There are two reasons why the Iranians are reluctant to support Turkey's fight against the PKK. First, they are concerned that the Turkish presence in the Qandil mountains and, more broadly, northern Iraq will have long-term consequences. Ankara's current cross-border military operations are in line with the "preventive security" doctrine. In other words, Turkey wants to set up permanent camps in targeted areas to prevent PKK terrorists from coming back. Needless to say, that kind of presence would make Turkey a much more prominent player in Iraq. Having strengthened its influence over Iraq at the expense of the United States gradually since the 2003 invasion, Iran does not want Turkey to play a bigger role in Iraq. Even now, the Iranians are trying to unite Shiite political movements to install a friendly government in Baghdad. As a result of Iranian general Qasem Soleimani's efforts, Moqtada al-Sadr and Hadi al-Amiri announced an alliance between their political blocs.
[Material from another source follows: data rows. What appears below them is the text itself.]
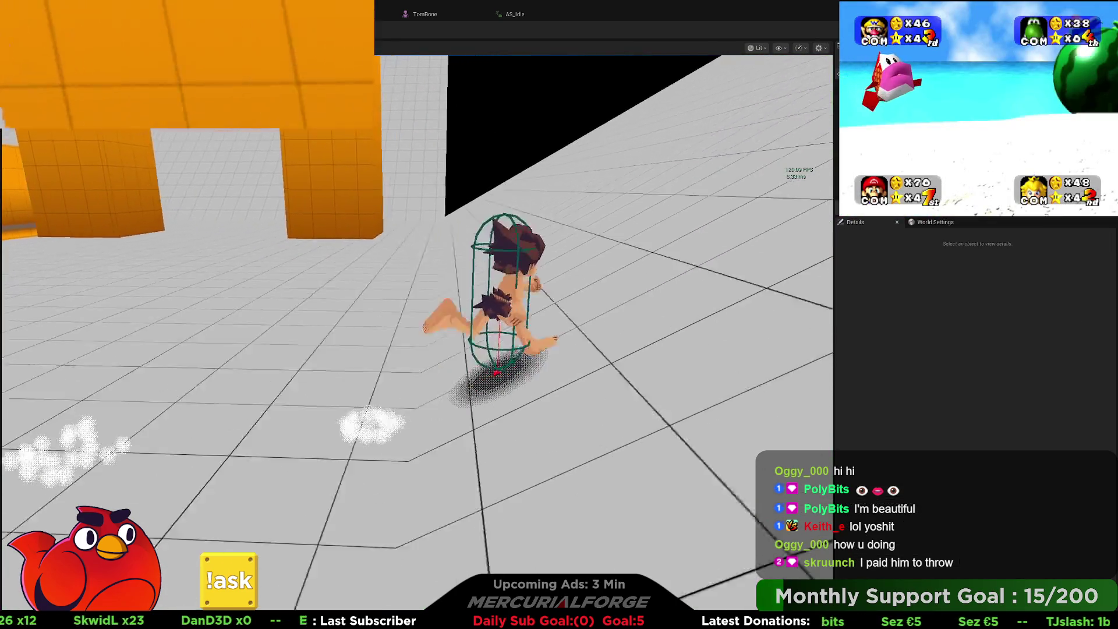
{"action": "key", "text": "w"}
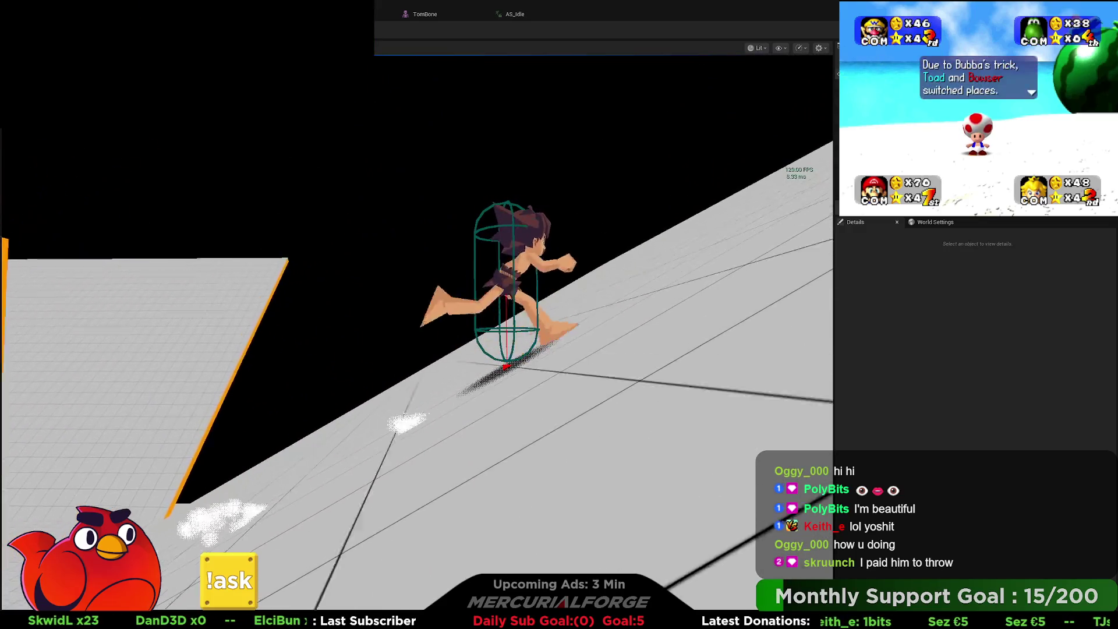
{"action": "key", "text": "s"}
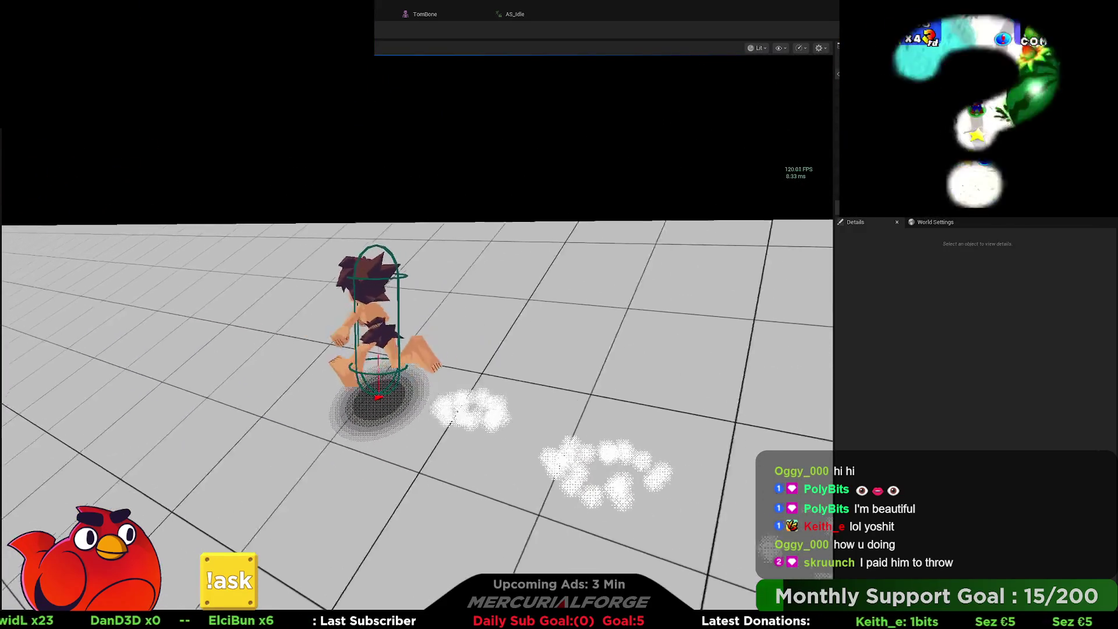
{"action": "key", "text": "space"}
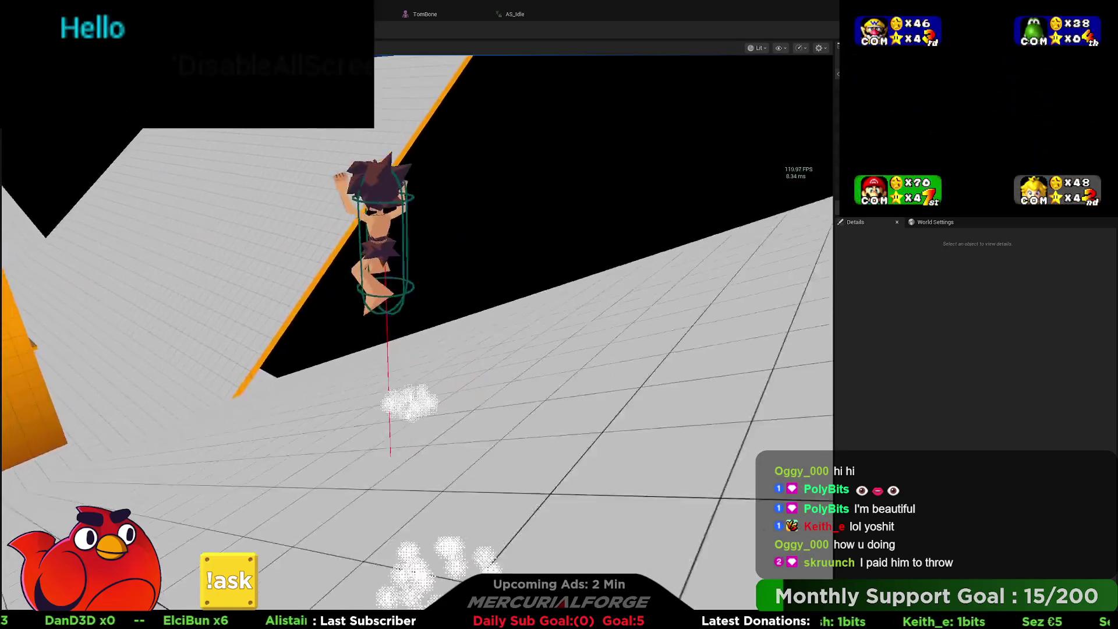
{"action": "key", "text": "space"}
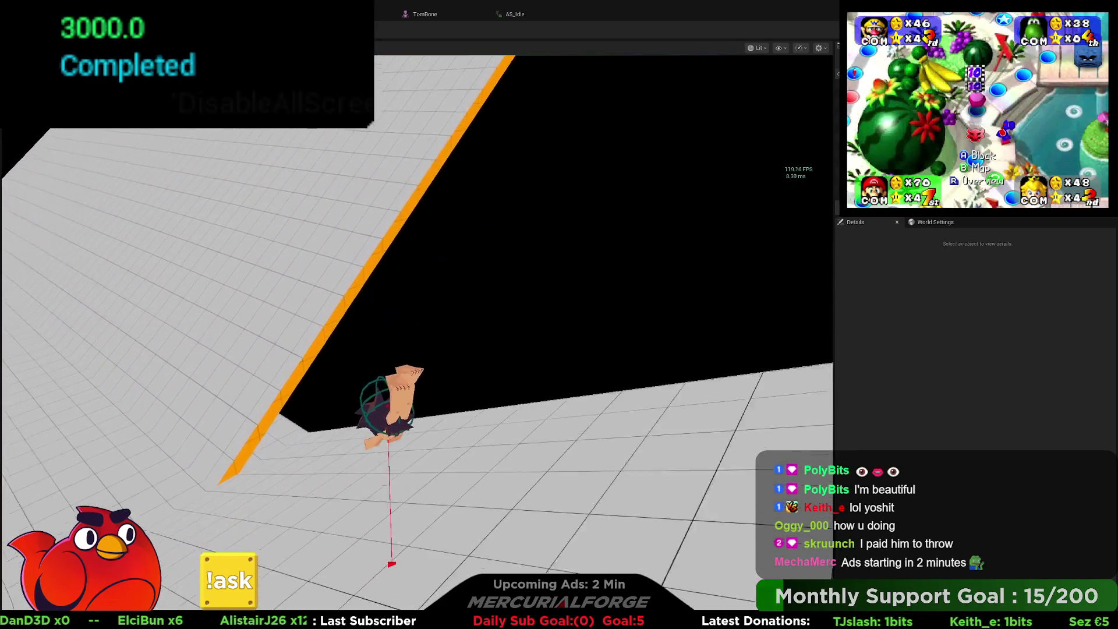
{"action": "key", "text": "space"}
Secondly, Iran does not face considerable pressure from the emerging bloc against Tehran's expansionism in the region. In other words, the Iranians still believe that they can maintain their current level of influence in Iraq, Syria, Lebanon, Palestine and Yemen. To make matters worse, they don't even deem it necessary to hold talks with Turkey at this point. Those familiar with Tehran's ambitions in Syria would not be surprised by its current behavior. To be clear, Iran cares far more deeply about Iraq, whose population is predominantly Shiite and clearly does not want Turkey, which forces the United States to make certain concessions, to play a more active role in Iraq.For the Iranians, Turkey's greater involvement in Iraq would represent a weakening of the line of resistance, which was formed in the Middle East after the 1979 revolution and, more specifically, in the wake of the Arab revolts. At the same time, they view Israel's rapprochement with Saudi Arabia and the United Arab Emirates to mount pressure on Palestine as a historic opportunity to form an alliance with Hamas.
Although things are not going well, Tehran refuses to backtrack on its ambitions. Ironically, the Donald Trump administration did not just withdraw from the nuclear deal but also pledged to target Iran's ballistic missile program and regional expansionism. In this sense, Washington adopted a strategy that, experts claim, could lead to a regime change. For this purpose, the U.S. formed an anti-Iran bloc featuring Saudi Arabia, Israel and the United Arab Emirates. Turkey, in contrast, believes that the U.S. was wrong to withdraw from the nuclear deal and refuses to join the anti-Iran bloc. Under the circumstances, it makes little sense for Tehran to refuse to assist the Turks.
Unfortunately, the Iranian government has been unable to interpret the most recent developments accurately. It is impossible to protect Iranian-backed militias from Israeli bombardments by making them put on Syrian uniforms. At the same time, there is no doubt that the Russians want to contain Iran's influence over Syria. Meanwhile, tensions have been de-escalating between Ankara and Washington. If the Manbij agreement is implemented without major problems, Turkey and the U.S. could start working together in Syria. When the Americans knock on Ankara's door to develop a comprehensive Iran strategy, it will be too late for Tehran. One cannot help but wonder if they will regret their greed then.